What is needed: Give the number of lines in the records below that include "Difficulty". Reply with that number alone.

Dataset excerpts
[Start of Attachment]
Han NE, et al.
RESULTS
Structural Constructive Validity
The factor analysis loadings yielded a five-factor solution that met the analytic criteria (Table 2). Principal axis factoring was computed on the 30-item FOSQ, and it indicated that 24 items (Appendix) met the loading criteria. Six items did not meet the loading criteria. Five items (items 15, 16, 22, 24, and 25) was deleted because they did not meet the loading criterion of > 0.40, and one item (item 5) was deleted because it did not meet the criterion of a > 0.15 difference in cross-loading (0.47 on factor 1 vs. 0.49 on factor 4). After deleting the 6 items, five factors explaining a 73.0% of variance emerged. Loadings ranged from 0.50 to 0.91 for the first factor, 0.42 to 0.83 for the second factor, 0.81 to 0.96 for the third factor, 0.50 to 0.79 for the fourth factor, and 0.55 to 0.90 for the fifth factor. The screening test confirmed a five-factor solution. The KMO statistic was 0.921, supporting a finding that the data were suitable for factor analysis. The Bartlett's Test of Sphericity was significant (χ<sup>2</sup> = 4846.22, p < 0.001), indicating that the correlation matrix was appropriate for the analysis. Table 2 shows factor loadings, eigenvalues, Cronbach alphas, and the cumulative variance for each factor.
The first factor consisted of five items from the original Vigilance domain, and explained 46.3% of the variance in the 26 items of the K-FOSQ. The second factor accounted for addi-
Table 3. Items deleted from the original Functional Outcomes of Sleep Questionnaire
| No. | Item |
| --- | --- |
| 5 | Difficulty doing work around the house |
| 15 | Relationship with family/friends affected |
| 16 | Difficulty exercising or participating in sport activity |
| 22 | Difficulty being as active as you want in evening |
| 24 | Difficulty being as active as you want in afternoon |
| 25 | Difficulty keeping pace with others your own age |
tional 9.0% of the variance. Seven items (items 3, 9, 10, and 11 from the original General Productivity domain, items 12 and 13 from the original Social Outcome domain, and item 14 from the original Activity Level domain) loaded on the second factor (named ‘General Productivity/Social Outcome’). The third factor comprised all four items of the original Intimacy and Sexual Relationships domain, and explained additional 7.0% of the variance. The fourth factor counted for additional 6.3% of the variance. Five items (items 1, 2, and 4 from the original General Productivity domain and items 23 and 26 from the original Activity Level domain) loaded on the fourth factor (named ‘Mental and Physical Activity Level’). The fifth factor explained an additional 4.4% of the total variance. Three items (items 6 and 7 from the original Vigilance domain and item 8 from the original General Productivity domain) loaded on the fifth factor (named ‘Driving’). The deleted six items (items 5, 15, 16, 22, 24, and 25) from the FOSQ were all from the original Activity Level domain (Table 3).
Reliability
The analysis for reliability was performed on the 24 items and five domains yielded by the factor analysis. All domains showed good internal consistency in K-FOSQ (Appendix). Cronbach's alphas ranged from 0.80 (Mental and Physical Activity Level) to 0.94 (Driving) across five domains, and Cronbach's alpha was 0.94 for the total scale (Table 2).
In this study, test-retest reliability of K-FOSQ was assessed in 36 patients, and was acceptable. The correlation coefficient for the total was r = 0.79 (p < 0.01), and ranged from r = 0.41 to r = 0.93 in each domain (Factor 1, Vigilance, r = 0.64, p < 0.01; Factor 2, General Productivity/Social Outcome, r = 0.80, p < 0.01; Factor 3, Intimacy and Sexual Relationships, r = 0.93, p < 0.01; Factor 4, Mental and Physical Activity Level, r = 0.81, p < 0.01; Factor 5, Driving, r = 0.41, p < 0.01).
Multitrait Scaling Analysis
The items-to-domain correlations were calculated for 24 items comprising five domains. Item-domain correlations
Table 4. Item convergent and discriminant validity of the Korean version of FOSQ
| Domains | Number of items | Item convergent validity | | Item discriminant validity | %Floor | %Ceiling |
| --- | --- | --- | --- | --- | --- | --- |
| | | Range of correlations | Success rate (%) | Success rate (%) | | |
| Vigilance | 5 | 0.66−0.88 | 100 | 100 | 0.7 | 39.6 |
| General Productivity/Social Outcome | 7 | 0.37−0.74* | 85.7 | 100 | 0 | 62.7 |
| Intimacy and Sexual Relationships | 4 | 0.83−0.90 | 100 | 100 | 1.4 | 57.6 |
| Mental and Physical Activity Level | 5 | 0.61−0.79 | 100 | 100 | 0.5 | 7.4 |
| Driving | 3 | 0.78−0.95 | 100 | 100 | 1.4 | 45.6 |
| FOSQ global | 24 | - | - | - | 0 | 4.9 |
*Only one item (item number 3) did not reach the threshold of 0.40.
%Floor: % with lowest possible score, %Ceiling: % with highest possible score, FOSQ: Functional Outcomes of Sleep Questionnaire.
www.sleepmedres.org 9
[End of Attachment]
[Start of Attachment]
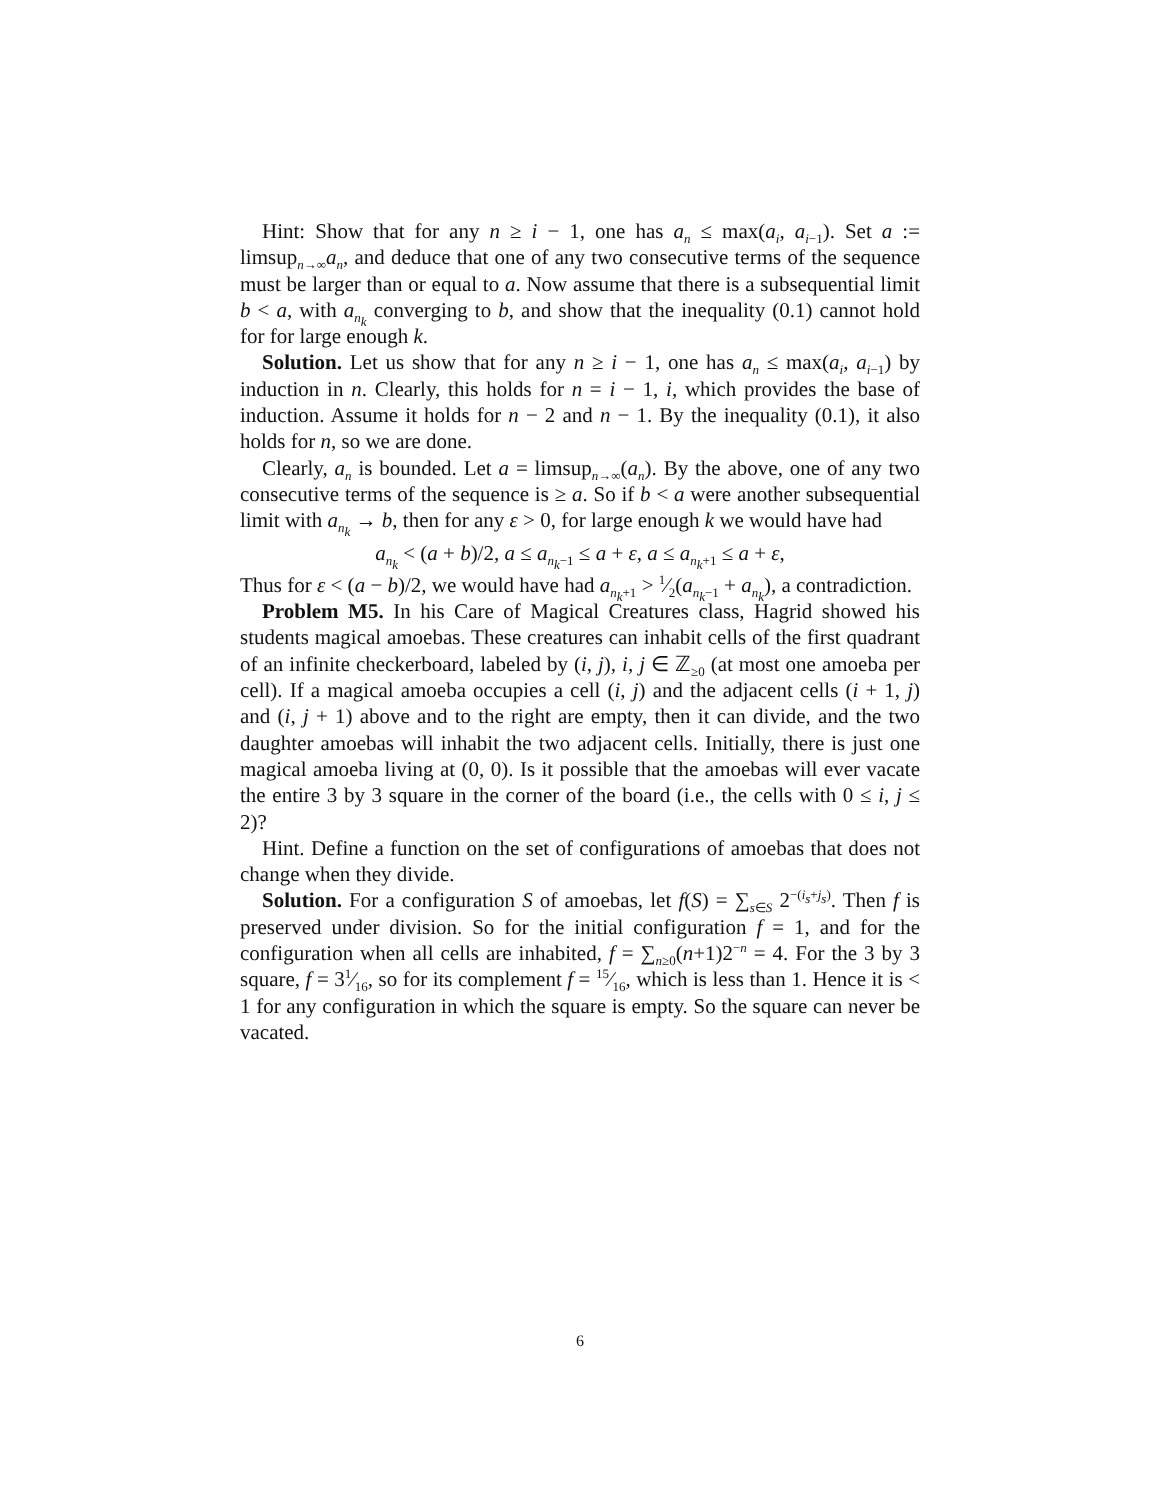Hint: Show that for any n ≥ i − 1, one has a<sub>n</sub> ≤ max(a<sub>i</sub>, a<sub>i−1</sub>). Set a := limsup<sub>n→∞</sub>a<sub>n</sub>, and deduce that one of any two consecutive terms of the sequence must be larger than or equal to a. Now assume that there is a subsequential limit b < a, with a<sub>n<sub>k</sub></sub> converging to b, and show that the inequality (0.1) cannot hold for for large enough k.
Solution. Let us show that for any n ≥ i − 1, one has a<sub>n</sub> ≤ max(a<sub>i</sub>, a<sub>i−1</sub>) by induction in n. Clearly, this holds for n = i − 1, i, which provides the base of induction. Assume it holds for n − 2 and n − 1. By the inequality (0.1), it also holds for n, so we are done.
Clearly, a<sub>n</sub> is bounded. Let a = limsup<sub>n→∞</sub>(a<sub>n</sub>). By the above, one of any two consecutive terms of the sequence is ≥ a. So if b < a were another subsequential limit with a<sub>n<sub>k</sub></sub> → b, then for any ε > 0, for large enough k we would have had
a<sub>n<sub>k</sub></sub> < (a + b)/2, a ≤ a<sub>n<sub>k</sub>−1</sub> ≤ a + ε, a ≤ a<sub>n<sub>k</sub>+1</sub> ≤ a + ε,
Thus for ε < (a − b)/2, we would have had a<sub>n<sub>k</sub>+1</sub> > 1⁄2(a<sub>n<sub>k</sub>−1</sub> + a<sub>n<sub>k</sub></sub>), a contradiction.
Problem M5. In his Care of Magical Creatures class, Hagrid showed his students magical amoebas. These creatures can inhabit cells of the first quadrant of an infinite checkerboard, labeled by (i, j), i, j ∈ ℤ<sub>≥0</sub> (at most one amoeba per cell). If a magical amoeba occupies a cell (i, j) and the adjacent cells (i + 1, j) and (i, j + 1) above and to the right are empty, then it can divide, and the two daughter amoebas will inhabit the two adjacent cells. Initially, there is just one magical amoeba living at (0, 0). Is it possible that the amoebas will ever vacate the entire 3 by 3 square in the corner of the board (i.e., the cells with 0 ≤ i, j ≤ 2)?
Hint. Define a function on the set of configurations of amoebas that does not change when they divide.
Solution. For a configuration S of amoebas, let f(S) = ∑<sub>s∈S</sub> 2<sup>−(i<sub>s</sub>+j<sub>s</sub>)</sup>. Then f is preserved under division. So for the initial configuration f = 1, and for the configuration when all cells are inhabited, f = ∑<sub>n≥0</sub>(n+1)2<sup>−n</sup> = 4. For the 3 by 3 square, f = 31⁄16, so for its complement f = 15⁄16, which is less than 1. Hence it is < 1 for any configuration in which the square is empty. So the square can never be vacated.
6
[End of Attachment]
Exercise result: 5